Sep 1, 2014 Film & TV
Directed by Gerard Johnstone
From the moment Housebound opens with Kylie Bucknell (Morgana O’Reilly) and her boyfriend clumsily and hilariously trying to bust open an ATM with a sledgehammer, you know you’re in the hands of a capable director and you can settle back and enjoy the ride. And it’s some ride, with action that becomes progressively more bloody, thrilling, funny and outlandish as its 110 minutes of gothic comic horror unfolds.
It was a stroke of genius to make the central character a would-be robber who is sentenced to home detention at her mother’s house. First, she’s obviously a bad-ass and, second, she isn’t going anywhere much outside the gloomy home she’s confined to for eight months. It’s the stuff of claustrophobic nightmares: Kylie can’t escape from a house she strongly suspects is haunted — at least not without getting herself into a whole lot more trouble.
Throw in her long-suffering mother, Miriam (Rima Te Wiata), Miriam’s dopey partner Graeme (Ross Harper) and a security guard Amos (Glen-Paul Waru), who’s hired to monitor Kylie’s electronic ankle bracelet and who’s deeply interested in the paranormal, and the scene is set for an inventive horror comedy that shakes up the conventions of the genre.
Te Wiata and O’Reilly play off each other effortlessly. Te Wiata is a down-trodden mum with a blinking disbelief that her life has been suddenly upturned by the arrival of her truculent daughter — the house guest from hell, convinced there are other unwanted, unseen house guests who are even more disruptive than she is.

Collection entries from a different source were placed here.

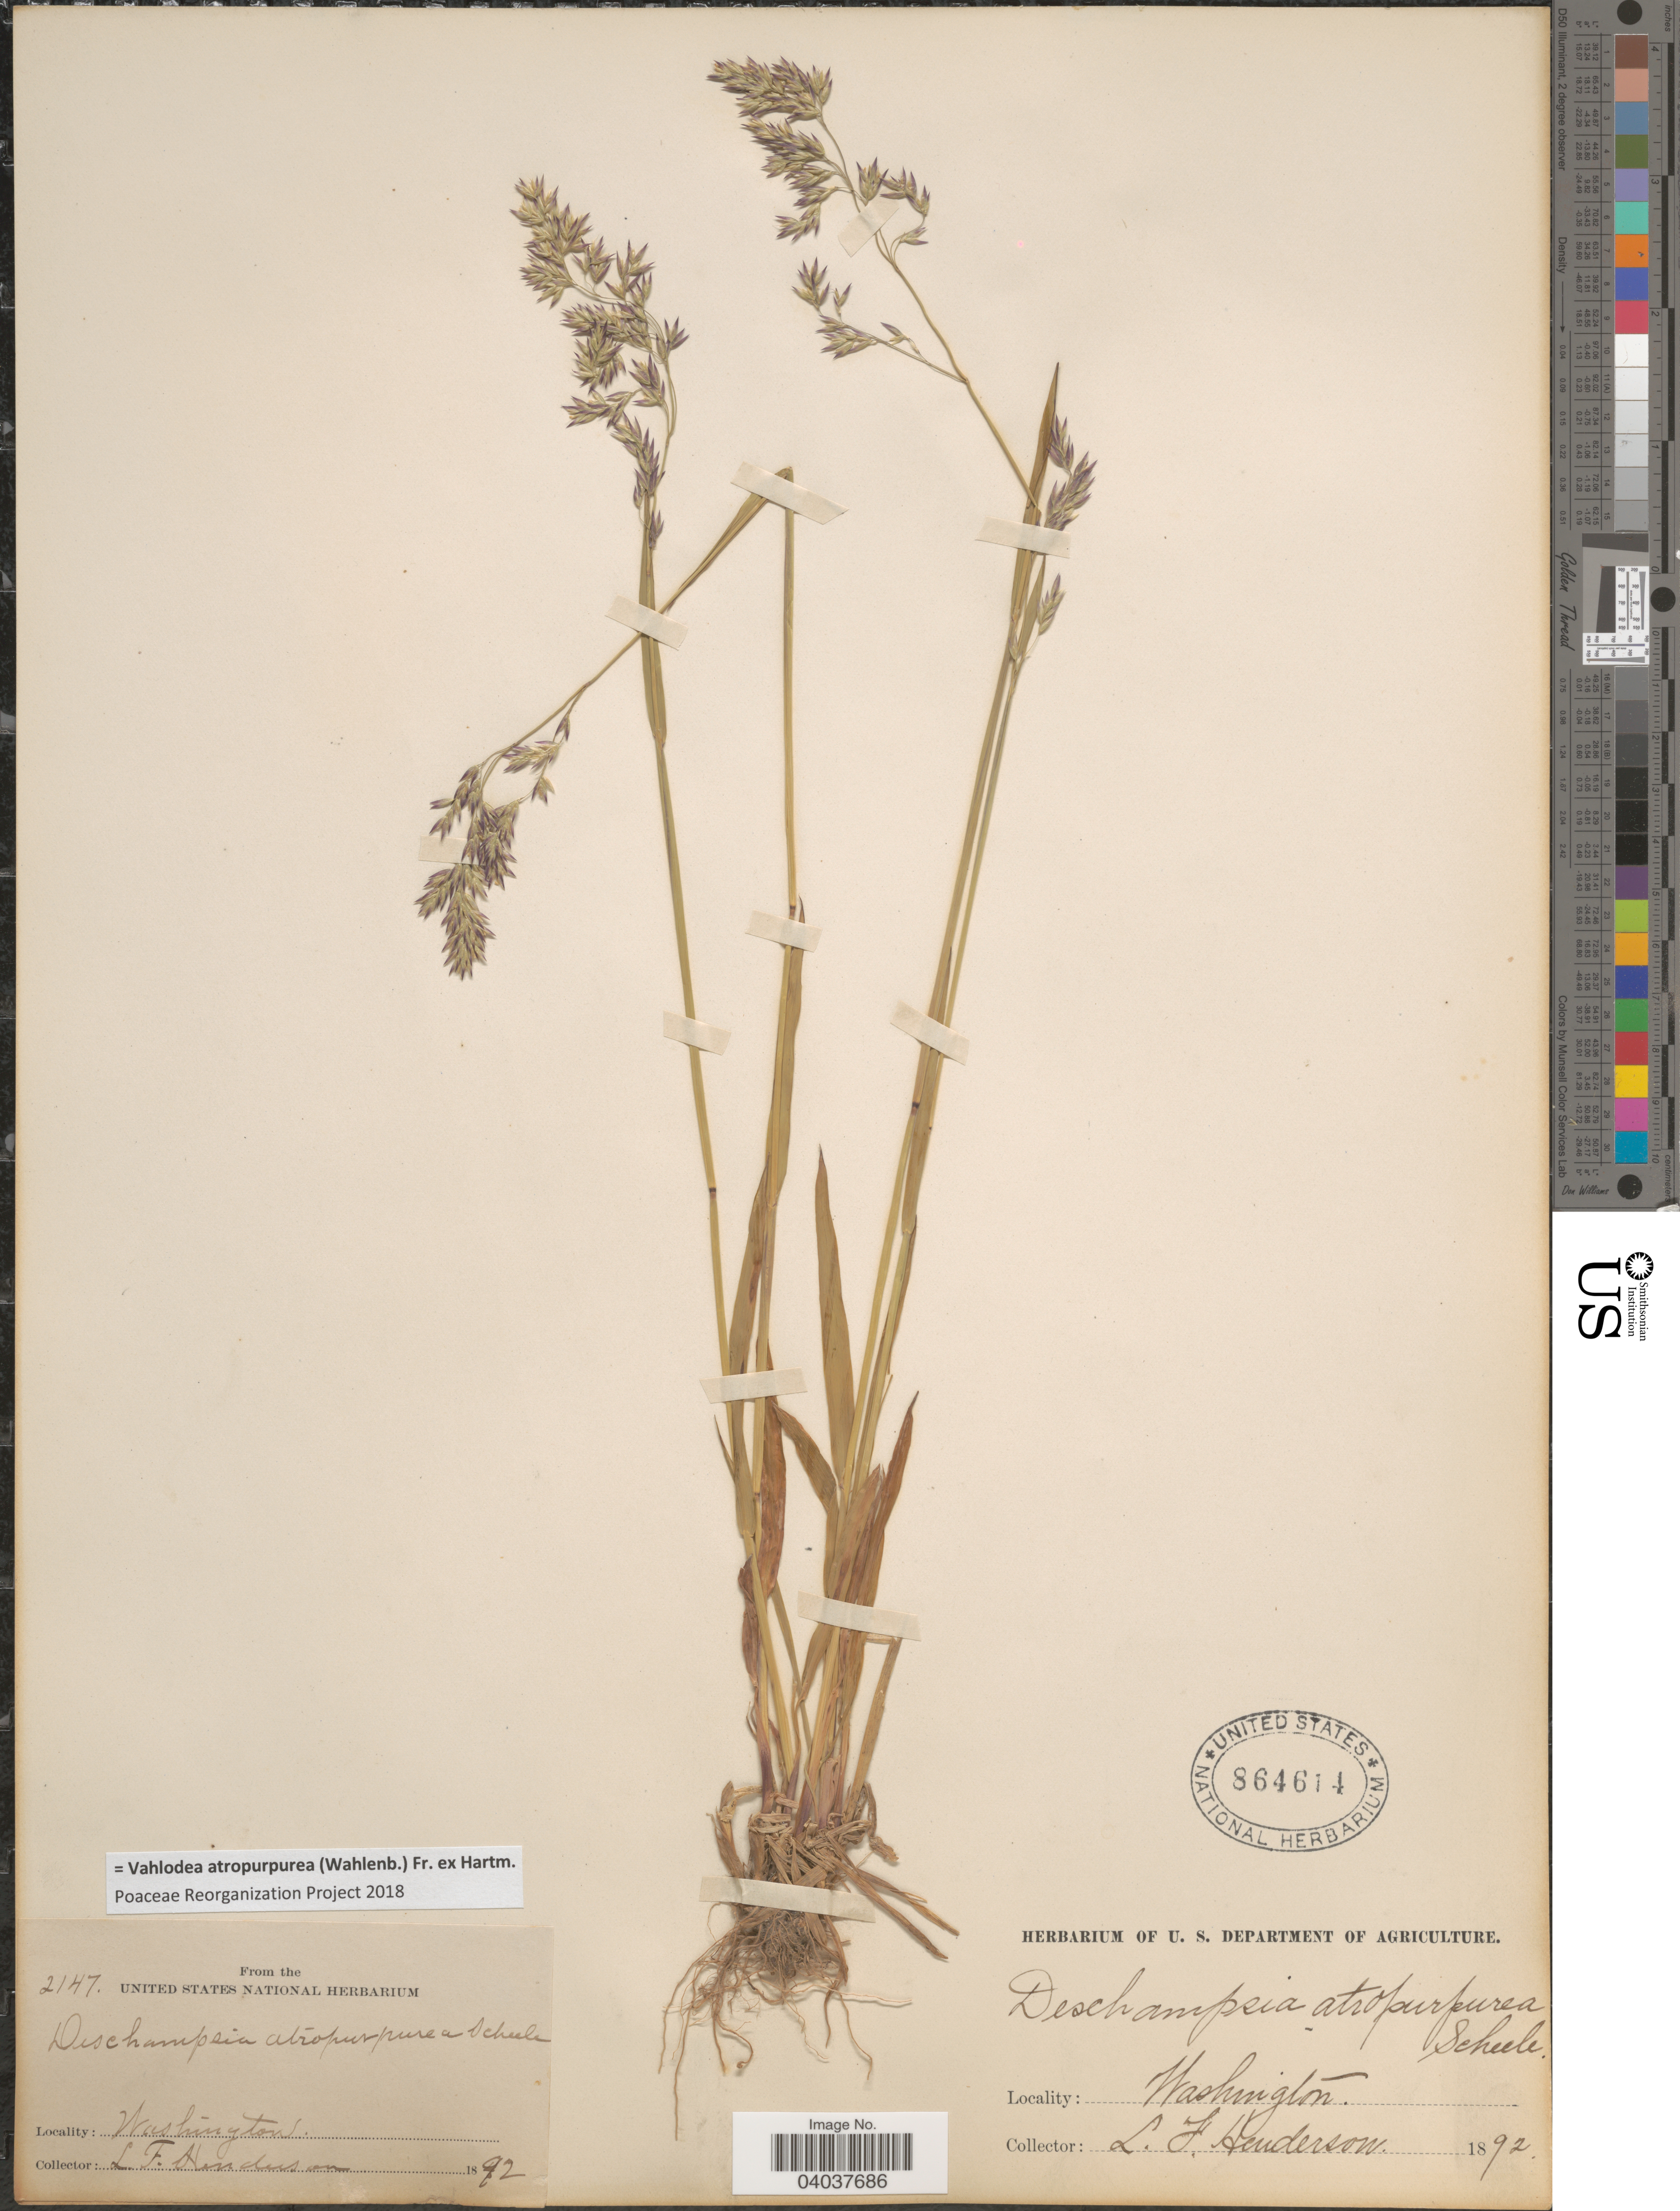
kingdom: Plantae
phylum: Tracheophyta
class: Liliopsida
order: Poales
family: Poaceae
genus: Vahlodea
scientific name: Vahlodea atropurpurea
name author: (Wahlenb.) Fr. ex Hartm.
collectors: L. Henderson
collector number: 2147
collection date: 1892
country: United States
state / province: Washington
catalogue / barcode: US 864614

The easy-going Amos is an excellent foil to Kylie and her petulant, hostile behaviour, and a perfect sleuth-buddy to help her sort out what exactly is going on inside the house.
The wildcard is the court-appointed, slimy and sinister psychologist Dennis (Cameron Rhodes), who turns out to be vital to the plot in a way that is totally at odds with the sentencing judge’s hope he will help her turn her life around.
The film’s only weakness is that the pacing sags slightly in the middle when Kylie and Amos investigate the oddball next door, Kraglund (Mick Innes). In fact, letting Kylie out of the house isn’t an entirely well-judged plot move: it breaks the tension inherent in her mother’s creaking, sighing house, but we’re back in there soon enough, ready for the pressure-cooker to steam up all over again.
O’Reilly is a standout among an excellent cast, in a film with enough thrills and spills of blood to keep you on the edge of your seat until its bloody denouement.
Hats off to Gerard Johnstone, who wrote, directed and edited this excellent addition to New Zealand’s horror-comedy canon.